§ **Material to process**:

========================================

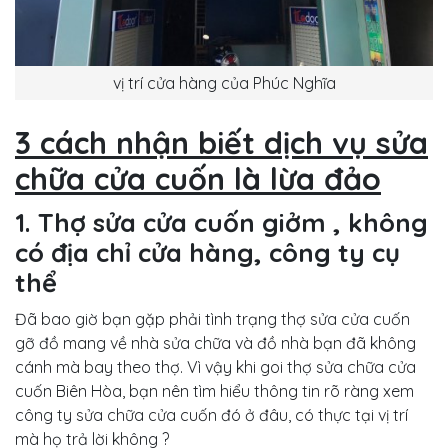
vị trí cửa hàng của Phúc Nghĩa
3 cách nhận biết dịch vụ sửa
chữa cửa cuốn là lừa đảo
1. Thợ sửa cửa cuốn giởm , không
có địa chỉ cửa hàng, công ty cụ
thể
Đã bao giờ bạn gặp phải tình trạng thợ sửa cửa cuốn
gỡ đồ mang về nhà sửa chữa và đồ nhà bạn đã không
cánh mà bay theo thợ. Vì vậy khi goi thợ sửa chữa cửa
cuốn Biên Hòa, bạn nên tìm hiểu thông tin rõ ràng xem
công ty sửa chữa cửa cuốn đó ở đâu, có thực tại vị trí
mà họ trả lời không ?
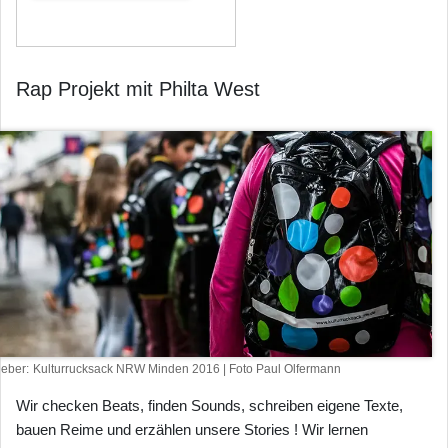
Rap Projekt mit Philta West
heber
Kulturrucksack NRW Minden 2016 | Foto Paul Olfermann
Wir checken Beats, finden Sounds, schreiben eigene Texte,
bauen Reime und erzählen unsere Stories ! Wir lernen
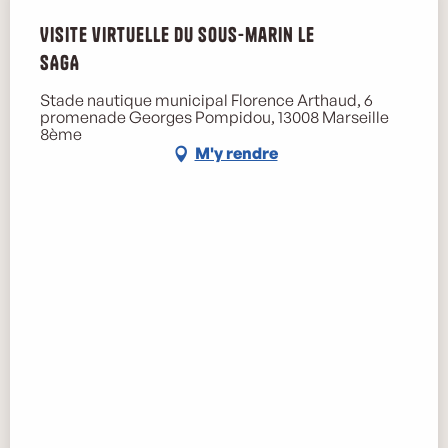
Visite virtuelle du sous-marin le
SAGA
Stade nautique municipal Florence Arthaud, 6
promenade Georges Pompidou, 13008 Marseille
8ème
M'y rendre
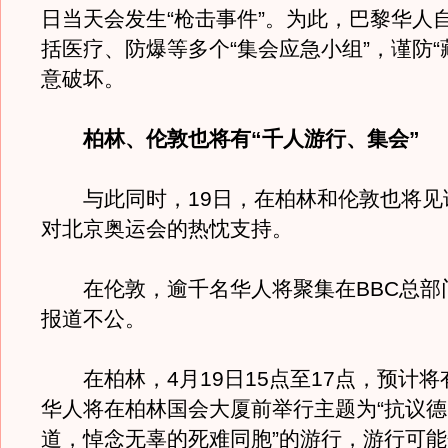
日当天会发生“枪击事件”。为此，巴黎华人
括医疗、防爆等多个“集会应急小组”，谨防“
意破坏。
柏林、伦敦也将有“千人游行、集会”
与此同时，19日，在柏林和伦敦也将见
对北京奥运会的热忱支持。
在伦敦，逾千名华人将聚集在BBC总部
报道不公。
在柏林，4月19日15点至17点，预计将有
华人将在柏林国会大厦前举行主题为“抗议
道，悼念无辜的死难同胞”的游行，游行可能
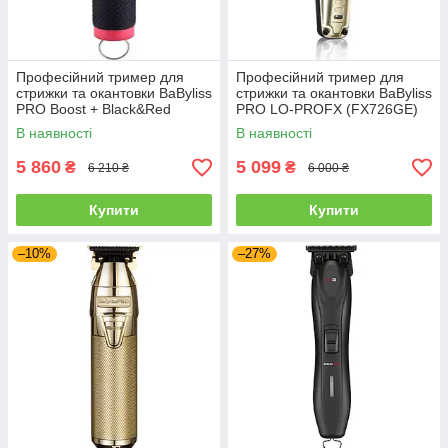
Професійний тример для
Професійний тример для
стрижки та окантовки BaByliss
стрижки та окантовки BaByliss
PRO Boost + Black&Red
PRO LO-PROFX (FX726GE)
(FX7870RBPE)
В наявності
В наявності
5 860
5 099
₴
₴
6 210 ₴
6 000 ₴
Купити
Купити
–10%
–27%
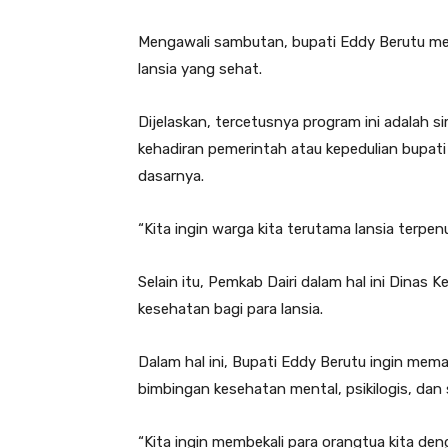
Mengawali sambutan, bupati Eddy Berutu me
lansia yang sehat.
Dijelaskan, tercetusnya program ini adalah s
kehadiran pemerintah atau kepedulian bupati
dasarnya.
“Kita ingin warga kita terutama lansia terpe
Selain itu, Pemkab Dairi dalam hal ini Dina
kesehatan bagi para lansia.
Dalam hal ini, Bupati Eddy Berutu ingin mema
bimbingan kesehatan mental, psikilogis, dan 
“Kita ingin membekali para orangtua kita d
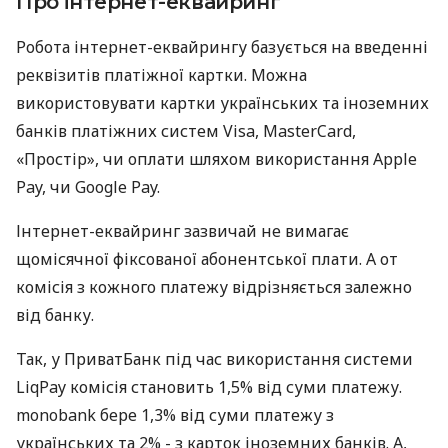
Про інтернет-еквайринг
Робота інтернет-еквайрингу базується на введенні
реквізитів платіжної картки. Можна
використовувати картки українських та іноземних
банків платіжних систем Visa, MasterCard,
«Простір», чи оплати шляхом використання Apple
Pay, чи Google Pay.
Інтернет-еквайринг зазвичай не вимагає
щомісячної фіксованої абонентської плати. А от
комісія з кожного платежу відрізняється залежно
від банку.
Так, у ПриватБанк під час використання системи
LiqPay комісія становить 1,5% від суми платежу.
monobank бере 1,3% від суми платежу з
українських та 2% - з карток іноземних банків. А,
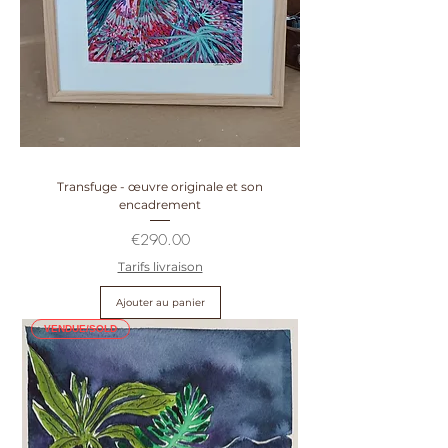
Transfuge - œuvre originale et son
encadrement
Prix
€290.00
Tarifs livraison
Ajouter au panier
VENDUE/SOLD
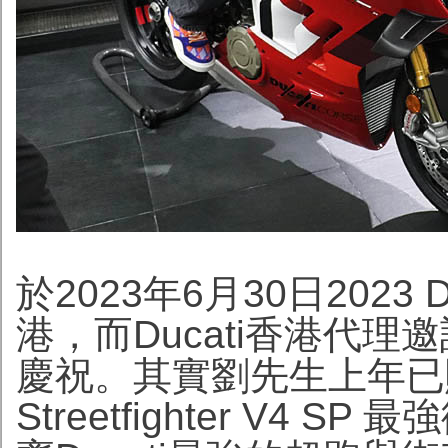
於2023年6月30日2023 Du
港，而Ducati香港代理
慶祝。其實劉先生上年已購買了
Streetfighter V4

========================================

§ **What you should do**: Where does the string "para" appear in the records above? Show every line that holds it.

§ **Written answer**:
kesehatan bagi para lansia.
“Kita ingin membekali para orangtua kita d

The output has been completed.